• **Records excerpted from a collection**
=== Begin Enclosure ===
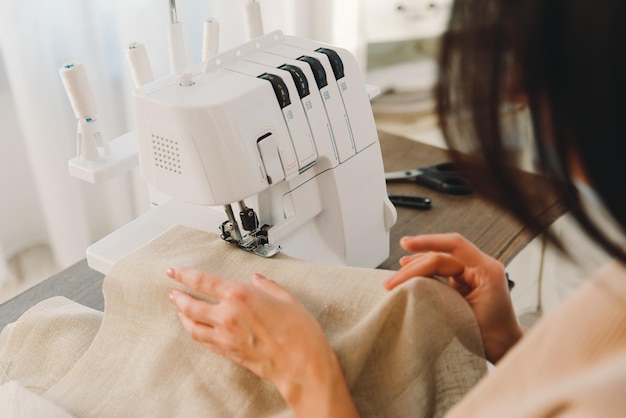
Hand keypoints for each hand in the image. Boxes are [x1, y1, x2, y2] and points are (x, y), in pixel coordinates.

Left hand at [166, 267, 358, 417]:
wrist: (301, 363)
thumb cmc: (298, 332)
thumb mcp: (286, 298)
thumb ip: (268, 286)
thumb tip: (258, 280)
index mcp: (240, 295)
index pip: (202, 281)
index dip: (183, 275)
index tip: (173, 271)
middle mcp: (227, 315)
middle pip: (190, 305)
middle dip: (178, 297)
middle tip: (172, 291)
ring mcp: (225, 336)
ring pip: (192, 326)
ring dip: (182, 316)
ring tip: (179, 310)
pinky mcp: (228, 352)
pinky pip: (203, 341)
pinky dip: (195, 332)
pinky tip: (195, 329)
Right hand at [383, 233, 522, 362]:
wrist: (504, 347)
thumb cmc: (492, 336)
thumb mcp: (464, 317)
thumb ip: (441, 298)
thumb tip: (413, 288)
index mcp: (487, 270)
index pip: (455, 245)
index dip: (428, 242)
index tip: (406, 244)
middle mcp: (480, 266)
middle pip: (440, 256)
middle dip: (413, 267)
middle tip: (392, 283)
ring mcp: (472, 272)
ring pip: (437, 261)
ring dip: (415, 269)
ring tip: (394, 279)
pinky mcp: (464, 279)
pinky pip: (439, 270)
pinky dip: (423, 272)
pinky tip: (407, 270)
=== End Enclosure ===
• **Exercise objective**
The line containing "index mcp: (487, 270)" and all lines after it, through the end of the entries above, are to be returned exactly and alone.

• **Exercise output**
index mcp: (487, 270)
index pip: (455, 245)
index dip: (428, 242)
index tip: (406, 244)
middle mcp: (480, 266)
middle pip: (440, 256)
middle dip: (413, 267)
middle tip: (392, 283)
ring mcp: (472, 272)
ring pip: (437, 261)
ring dip: (415, 269)
ring tip: (394, 279)
pinky mcp: (464, 279)
pinky pip: (439, 270)
pinky dip: (423, 272)
pinky tip: (407, 270)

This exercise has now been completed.